**Dataset entries**

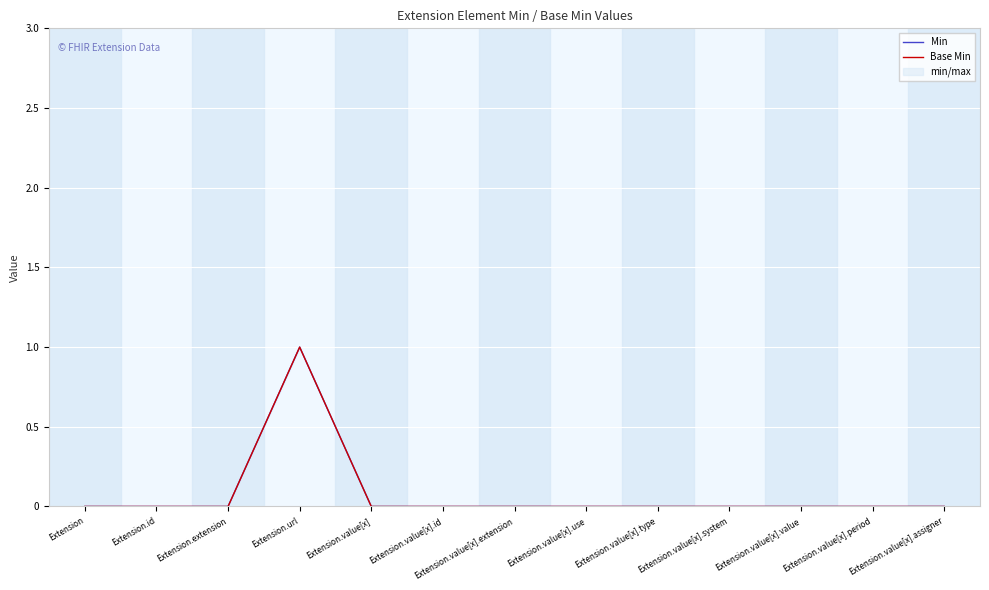

What is the sum of all Min values?

1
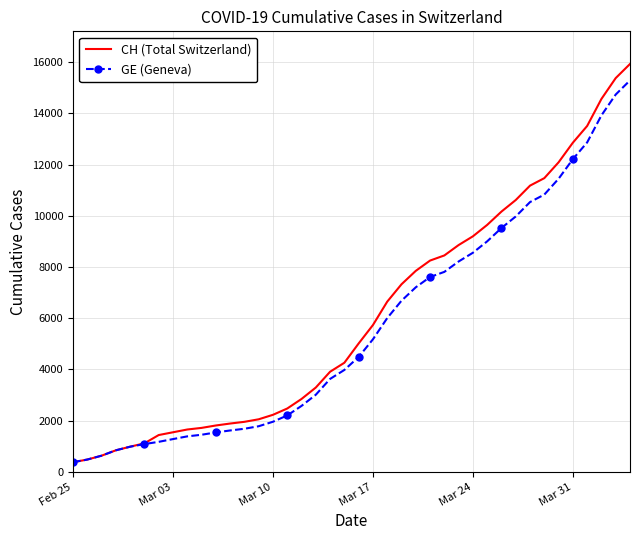

Which series has the widest spread of values?

CH (Total Switzerland)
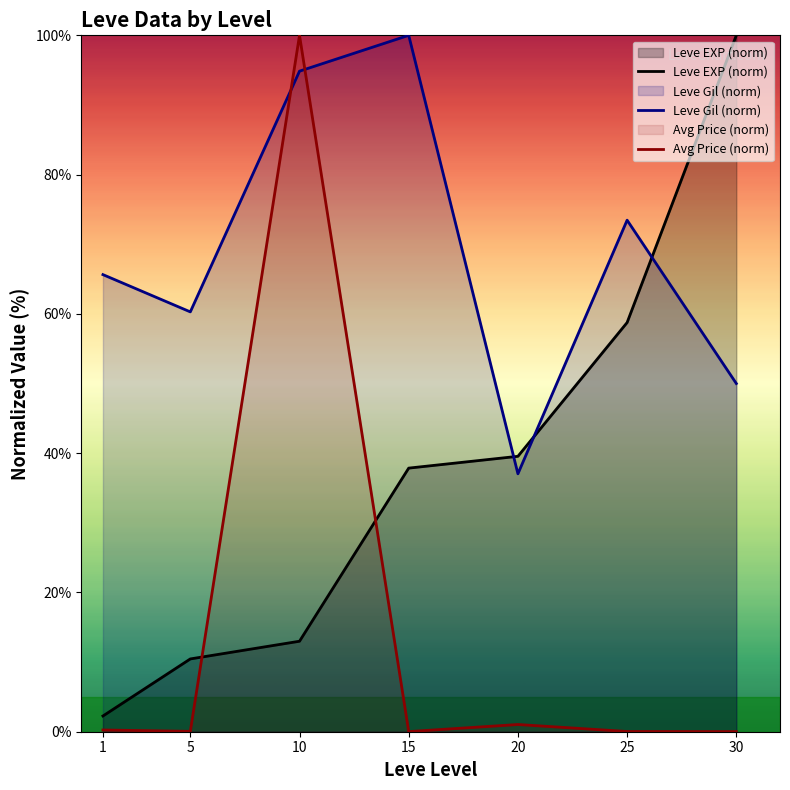

True or false: Leve Gil (norm) has more than 2 interior local peaks.

False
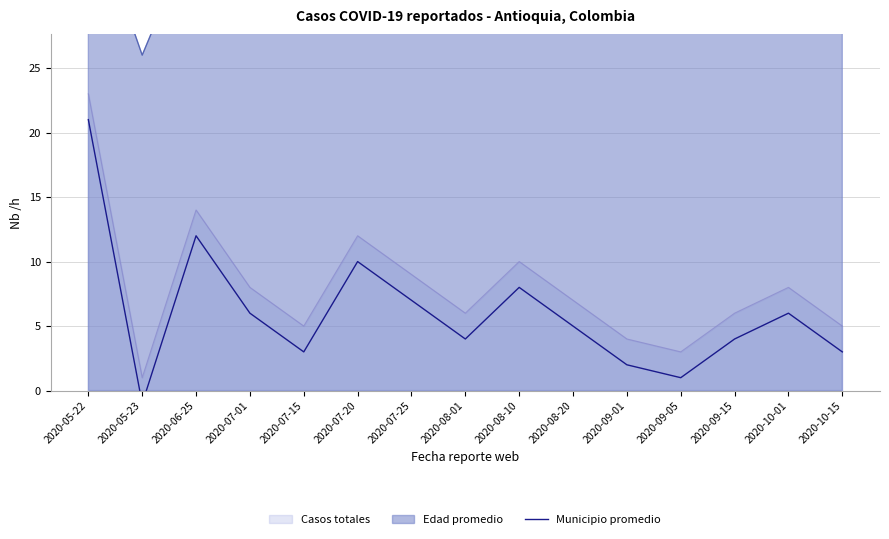

Reading left to right, extract all data points from this chart.

21	-1	12	6	3	10	7	4	8	5	2	1	4	6	3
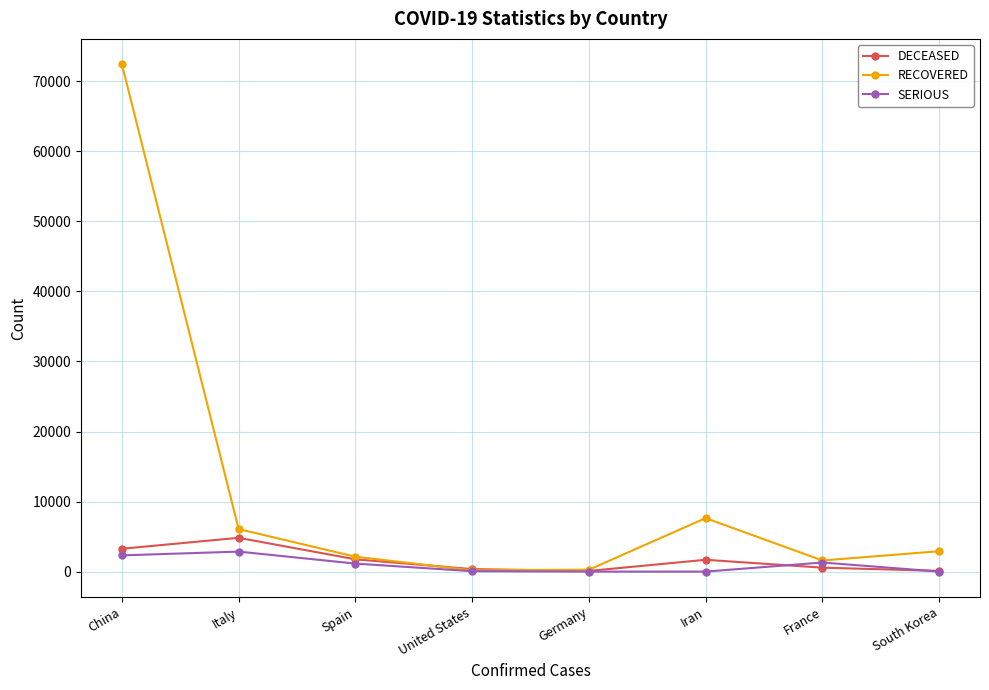

Is it true that SERIOUS equals 2857 at Italy?

True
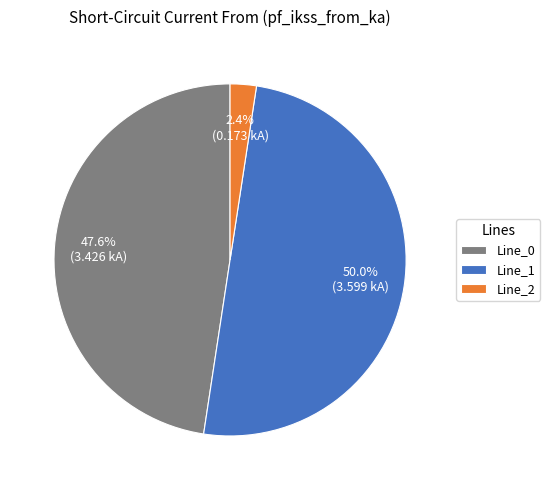

Between Line_1 and Line_0, which is larger?

Line_1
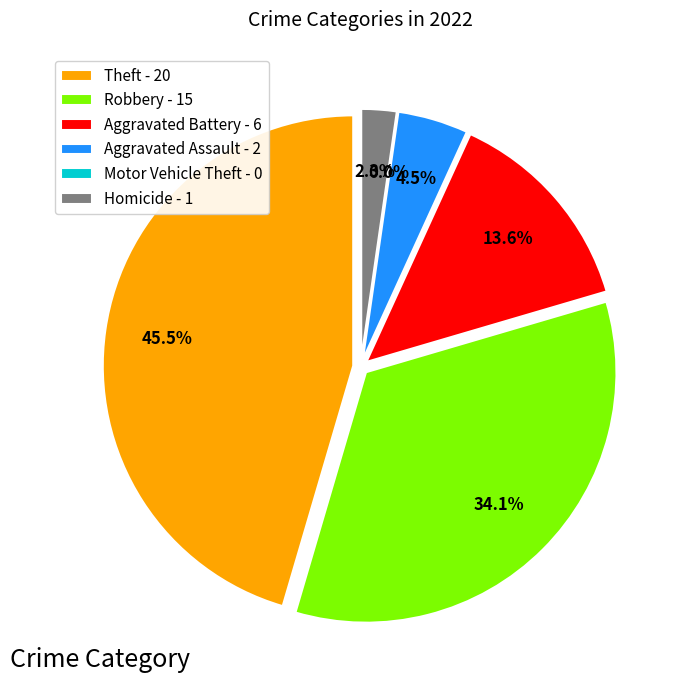

Which category has the smallest portion of the pie?

Motor Vehicle Theft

**Problem requirements**
Copy out all of the lines above word for word, leaving out the pictures.

**Output for this task**
What is the sum of all Min values?

1

Which series has the widest spread of values?

CH (Total Switzerland)

True or false: Leve Gil (norm) has more than 2 interior local peaks.

False

Reading left to right, extract all data points from this chart.

21	-1	12	6	3	10	7	4	8	5	2	1	4	6	3

Is it true that SERIOUS equals 2857 at Italy?

True

Between Line_1 and Line_0, which is larger?

Line_1

Which category has the smallest portion of the pie?

Motor Vehicle Theft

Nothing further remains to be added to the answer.